What a Spiral Staircase Can Teach Us About Progress
Progress doesn’t always feel like winning. Sometimes it looks like letting go of a plan that once felt essential, or watching something you believed in fall flat, and still finding a quiet okayness within yourself. Peace can come when we let go of the outcome and learning to be with what is.
The traditional way to measure progress is through straight lines, metrics, KPIs, etc. I think meaningful growth often looks more like a spiral staircase. You circle back to the same challenges, conversations, and doubts, but this time with more clarity and perspective. You know you’ve gone through this path before, and you trust yourself to get through it.
Growth in the Unlikely Places
This came up recently in a conversation with a friend who was feeling stuck at work. He was feeling underutilized and restless. We talked about what success might look like in ten years, and his answer surprised me: "That I’ve grown and learned stuff." Not necessarily a job or a different title, but growth. I offered that maybe this season of stuckness could be his biggest opportunity to redefine growth. What does growth mean to him? Is it about a corporate skill set, or his ability to handle adversity? Is it about growing his sphere of influence, or is it about accepting what he can and can’t control and choosing joy anyway?
This idea of growing within limits, of finding your way even when the path isn’t clear or fast, echoes across so many parts of life. Especially when it comes to how we engage with others.
Earning Trust, Speaking Truth
In work, activism, and relationships, we’re not owed buy-in, even if we’re right. People come along when they’re ready. Even if they never do, it doesn’t mean you failed. It means they’re not ready, and you still get to be at peace with where you stand.
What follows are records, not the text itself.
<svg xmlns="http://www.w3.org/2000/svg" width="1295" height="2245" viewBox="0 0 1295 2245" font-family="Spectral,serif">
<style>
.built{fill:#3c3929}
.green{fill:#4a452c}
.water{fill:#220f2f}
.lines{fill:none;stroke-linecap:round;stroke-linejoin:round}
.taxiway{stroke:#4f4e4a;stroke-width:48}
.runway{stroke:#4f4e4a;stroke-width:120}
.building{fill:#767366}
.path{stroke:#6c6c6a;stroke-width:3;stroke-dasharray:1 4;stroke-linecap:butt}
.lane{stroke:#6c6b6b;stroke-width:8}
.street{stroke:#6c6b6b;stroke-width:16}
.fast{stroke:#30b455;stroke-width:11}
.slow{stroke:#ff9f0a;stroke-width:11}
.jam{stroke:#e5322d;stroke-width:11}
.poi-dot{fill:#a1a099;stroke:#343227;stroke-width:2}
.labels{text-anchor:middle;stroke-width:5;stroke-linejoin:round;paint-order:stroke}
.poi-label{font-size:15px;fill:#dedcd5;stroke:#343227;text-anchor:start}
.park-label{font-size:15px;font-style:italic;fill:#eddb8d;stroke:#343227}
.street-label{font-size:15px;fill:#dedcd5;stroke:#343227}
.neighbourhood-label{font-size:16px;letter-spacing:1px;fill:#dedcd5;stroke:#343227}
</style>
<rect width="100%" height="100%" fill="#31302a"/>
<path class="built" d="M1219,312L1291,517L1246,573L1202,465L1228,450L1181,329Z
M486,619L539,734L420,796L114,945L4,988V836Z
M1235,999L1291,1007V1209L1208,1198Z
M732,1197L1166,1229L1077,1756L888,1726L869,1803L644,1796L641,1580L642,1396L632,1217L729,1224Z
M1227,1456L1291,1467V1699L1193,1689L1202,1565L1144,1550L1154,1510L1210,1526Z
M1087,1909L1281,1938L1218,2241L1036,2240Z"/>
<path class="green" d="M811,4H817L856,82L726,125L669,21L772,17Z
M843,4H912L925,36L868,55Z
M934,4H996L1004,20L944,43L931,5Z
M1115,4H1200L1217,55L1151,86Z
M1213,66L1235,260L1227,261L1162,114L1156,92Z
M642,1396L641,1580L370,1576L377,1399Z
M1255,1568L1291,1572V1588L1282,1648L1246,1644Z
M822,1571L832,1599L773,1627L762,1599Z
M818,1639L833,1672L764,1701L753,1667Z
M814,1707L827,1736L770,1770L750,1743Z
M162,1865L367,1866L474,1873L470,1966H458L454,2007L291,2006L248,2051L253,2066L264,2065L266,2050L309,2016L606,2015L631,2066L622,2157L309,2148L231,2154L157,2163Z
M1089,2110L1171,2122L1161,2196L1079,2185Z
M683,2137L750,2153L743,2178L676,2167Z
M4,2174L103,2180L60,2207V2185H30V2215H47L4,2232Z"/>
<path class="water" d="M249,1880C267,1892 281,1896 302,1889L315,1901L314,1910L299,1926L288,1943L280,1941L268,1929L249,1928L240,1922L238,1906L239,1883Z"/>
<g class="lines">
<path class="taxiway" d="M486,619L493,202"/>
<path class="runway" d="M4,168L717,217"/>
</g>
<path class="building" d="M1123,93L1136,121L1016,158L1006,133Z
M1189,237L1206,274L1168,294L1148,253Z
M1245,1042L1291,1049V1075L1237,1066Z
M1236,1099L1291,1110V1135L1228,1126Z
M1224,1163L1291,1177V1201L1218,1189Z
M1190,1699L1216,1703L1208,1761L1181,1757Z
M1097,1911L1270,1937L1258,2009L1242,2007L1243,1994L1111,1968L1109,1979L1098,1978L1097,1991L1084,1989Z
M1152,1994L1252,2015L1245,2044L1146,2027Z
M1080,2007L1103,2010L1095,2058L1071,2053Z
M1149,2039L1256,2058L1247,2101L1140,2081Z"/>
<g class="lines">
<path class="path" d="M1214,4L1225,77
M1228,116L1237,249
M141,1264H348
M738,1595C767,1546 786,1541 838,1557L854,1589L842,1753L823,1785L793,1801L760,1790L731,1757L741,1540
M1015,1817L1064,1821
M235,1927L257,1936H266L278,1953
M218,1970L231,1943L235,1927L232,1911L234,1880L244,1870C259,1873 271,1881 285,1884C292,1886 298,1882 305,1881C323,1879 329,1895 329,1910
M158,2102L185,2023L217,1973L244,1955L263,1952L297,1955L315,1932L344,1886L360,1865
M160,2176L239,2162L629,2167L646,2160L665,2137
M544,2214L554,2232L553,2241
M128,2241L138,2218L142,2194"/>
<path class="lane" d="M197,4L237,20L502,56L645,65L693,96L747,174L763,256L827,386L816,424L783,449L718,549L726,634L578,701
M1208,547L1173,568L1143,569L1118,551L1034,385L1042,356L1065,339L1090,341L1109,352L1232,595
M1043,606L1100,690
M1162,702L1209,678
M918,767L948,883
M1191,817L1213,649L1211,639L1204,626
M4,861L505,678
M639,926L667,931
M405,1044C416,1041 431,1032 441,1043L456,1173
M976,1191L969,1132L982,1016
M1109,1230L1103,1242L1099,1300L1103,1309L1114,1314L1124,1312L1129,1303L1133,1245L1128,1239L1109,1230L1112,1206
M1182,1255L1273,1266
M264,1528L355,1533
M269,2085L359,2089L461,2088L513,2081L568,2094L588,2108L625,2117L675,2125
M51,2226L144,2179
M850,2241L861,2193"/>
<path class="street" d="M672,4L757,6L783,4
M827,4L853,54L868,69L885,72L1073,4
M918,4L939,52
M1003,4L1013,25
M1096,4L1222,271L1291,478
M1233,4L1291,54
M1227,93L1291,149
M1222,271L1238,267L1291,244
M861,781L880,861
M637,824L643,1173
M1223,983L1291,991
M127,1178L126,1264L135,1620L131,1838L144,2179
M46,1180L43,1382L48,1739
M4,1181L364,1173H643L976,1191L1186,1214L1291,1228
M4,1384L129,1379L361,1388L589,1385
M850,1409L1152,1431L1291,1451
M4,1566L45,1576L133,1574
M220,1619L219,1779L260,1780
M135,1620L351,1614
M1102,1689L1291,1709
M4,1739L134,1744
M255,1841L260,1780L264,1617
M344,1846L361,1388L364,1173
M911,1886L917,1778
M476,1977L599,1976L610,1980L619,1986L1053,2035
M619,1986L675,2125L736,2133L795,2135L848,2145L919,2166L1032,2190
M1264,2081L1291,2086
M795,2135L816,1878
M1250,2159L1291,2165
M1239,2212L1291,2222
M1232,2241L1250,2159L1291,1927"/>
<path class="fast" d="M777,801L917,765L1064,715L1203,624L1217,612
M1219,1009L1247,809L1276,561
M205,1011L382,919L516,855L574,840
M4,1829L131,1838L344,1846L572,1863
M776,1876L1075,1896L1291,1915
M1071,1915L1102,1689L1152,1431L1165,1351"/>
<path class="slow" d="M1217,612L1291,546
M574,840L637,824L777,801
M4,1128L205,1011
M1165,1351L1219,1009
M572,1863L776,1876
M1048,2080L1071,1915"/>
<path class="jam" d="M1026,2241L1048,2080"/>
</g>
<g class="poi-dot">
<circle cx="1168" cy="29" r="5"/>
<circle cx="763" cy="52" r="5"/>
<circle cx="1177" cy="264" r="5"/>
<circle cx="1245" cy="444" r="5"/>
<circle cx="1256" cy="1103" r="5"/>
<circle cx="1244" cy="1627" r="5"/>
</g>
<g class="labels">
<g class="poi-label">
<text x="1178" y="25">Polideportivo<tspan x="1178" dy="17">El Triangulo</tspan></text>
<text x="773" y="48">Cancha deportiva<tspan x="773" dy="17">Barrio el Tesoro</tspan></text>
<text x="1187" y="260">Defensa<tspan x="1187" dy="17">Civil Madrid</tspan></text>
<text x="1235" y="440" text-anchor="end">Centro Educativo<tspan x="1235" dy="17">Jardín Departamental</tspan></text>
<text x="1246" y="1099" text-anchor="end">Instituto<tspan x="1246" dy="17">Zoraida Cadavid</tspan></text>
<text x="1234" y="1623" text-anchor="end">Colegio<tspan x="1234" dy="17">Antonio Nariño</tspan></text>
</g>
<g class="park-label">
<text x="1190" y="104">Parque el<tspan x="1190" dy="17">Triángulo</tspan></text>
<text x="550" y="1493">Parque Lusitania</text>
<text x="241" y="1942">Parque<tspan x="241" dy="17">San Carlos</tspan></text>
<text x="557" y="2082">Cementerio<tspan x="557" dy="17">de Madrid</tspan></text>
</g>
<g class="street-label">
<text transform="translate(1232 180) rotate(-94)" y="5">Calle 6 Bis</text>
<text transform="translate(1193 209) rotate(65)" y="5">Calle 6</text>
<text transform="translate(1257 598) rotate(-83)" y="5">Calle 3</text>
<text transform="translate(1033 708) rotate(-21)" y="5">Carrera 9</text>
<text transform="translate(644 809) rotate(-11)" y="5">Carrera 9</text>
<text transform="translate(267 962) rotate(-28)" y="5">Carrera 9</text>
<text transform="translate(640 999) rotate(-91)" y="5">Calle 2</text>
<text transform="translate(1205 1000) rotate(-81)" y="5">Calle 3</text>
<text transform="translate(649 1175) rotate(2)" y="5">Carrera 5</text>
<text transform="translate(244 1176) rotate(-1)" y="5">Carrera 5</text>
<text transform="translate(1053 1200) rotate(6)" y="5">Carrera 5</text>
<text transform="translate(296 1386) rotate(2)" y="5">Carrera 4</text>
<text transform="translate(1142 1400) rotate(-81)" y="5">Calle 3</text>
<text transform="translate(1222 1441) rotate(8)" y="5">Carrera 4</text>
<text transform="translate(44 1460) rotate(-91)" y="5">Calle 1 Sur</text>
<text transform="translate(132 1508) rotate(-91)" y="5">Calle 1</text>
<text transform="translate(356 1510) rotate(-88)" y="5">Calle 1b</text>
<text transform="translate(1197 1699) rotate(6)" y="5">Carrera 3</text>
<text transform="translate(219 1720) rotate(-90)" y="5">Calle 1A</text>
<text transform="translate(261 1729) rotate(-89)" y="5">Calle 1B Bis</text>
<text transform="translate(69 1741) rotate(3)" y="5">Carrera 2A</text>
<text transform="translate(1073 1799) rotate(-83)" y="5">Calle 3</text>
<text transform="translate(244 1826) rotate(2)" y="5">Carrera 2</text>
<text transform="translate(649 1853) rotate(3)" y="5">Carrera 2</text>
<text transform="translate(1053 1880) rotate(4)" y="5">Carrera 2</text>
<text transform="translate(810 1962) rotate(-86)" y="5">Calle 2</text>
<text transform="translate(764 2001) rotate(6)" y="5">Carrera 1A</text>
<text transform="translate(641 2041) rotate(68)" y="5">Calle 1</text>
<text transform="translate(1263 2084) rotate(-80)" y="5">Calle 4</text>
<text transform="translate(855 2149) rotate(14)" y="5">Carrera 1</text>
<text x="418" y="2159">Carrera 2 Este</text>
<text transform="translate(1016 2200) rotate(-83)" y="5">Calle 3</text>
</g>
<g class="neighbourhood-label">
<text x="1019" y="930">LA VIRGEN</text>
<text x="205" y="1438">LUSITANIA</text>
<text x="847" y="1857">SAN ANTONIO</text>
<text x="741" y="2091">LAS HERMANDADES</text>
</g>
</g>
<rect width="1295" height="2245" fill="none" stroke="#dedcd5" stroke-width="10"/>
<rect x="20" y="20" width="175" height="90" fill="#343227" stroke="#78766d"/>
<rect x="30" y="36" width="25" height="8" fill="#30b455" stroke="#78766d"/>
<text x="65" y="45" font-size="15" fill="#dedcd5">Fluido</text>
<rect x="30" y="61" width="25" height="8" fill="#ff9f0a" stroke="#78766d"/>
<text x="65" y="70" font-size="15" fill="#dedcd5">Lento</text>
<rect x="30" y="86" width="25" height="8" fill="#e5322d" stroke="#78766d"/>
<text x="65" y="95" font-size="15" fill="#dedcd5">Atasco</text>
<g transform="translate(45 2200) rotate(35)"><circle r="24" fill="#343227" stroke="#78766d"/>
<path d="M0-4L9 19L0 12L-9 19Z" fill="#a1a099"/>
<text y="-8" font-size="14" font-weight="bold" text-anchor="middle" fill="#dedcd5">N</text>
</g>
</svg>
Our job is to be honest about our values and intentions, not to manipulate or guilt others into alignment. That kind of overstepping might offer short-term satisfaction, but it tends to erode trust in the long run. The peace comes in letting go of the need to control the pace or outcome. That includes being willing to speak the whole truth, not just the polished or summarized version. Because when something’s left unsaid, people feel it. When they feel something's off, they often fill in the blanks with the worst-case scenario.
The Beauty of the Spiral
Maybe finding peace in the progress means accepting that we don’t always get the timing, the pace, or the outcome we hoped for. But we can still keep climbing the spiral one step at a time. With each loop, we grow a little steadier, a little wiser, a little more at peace with the imperfect, beautiful unfolding of it all.
An Invitation to Reflect
What spiral staircase are you on these days? How can you tell you’ve grown, even if the view looks familiar?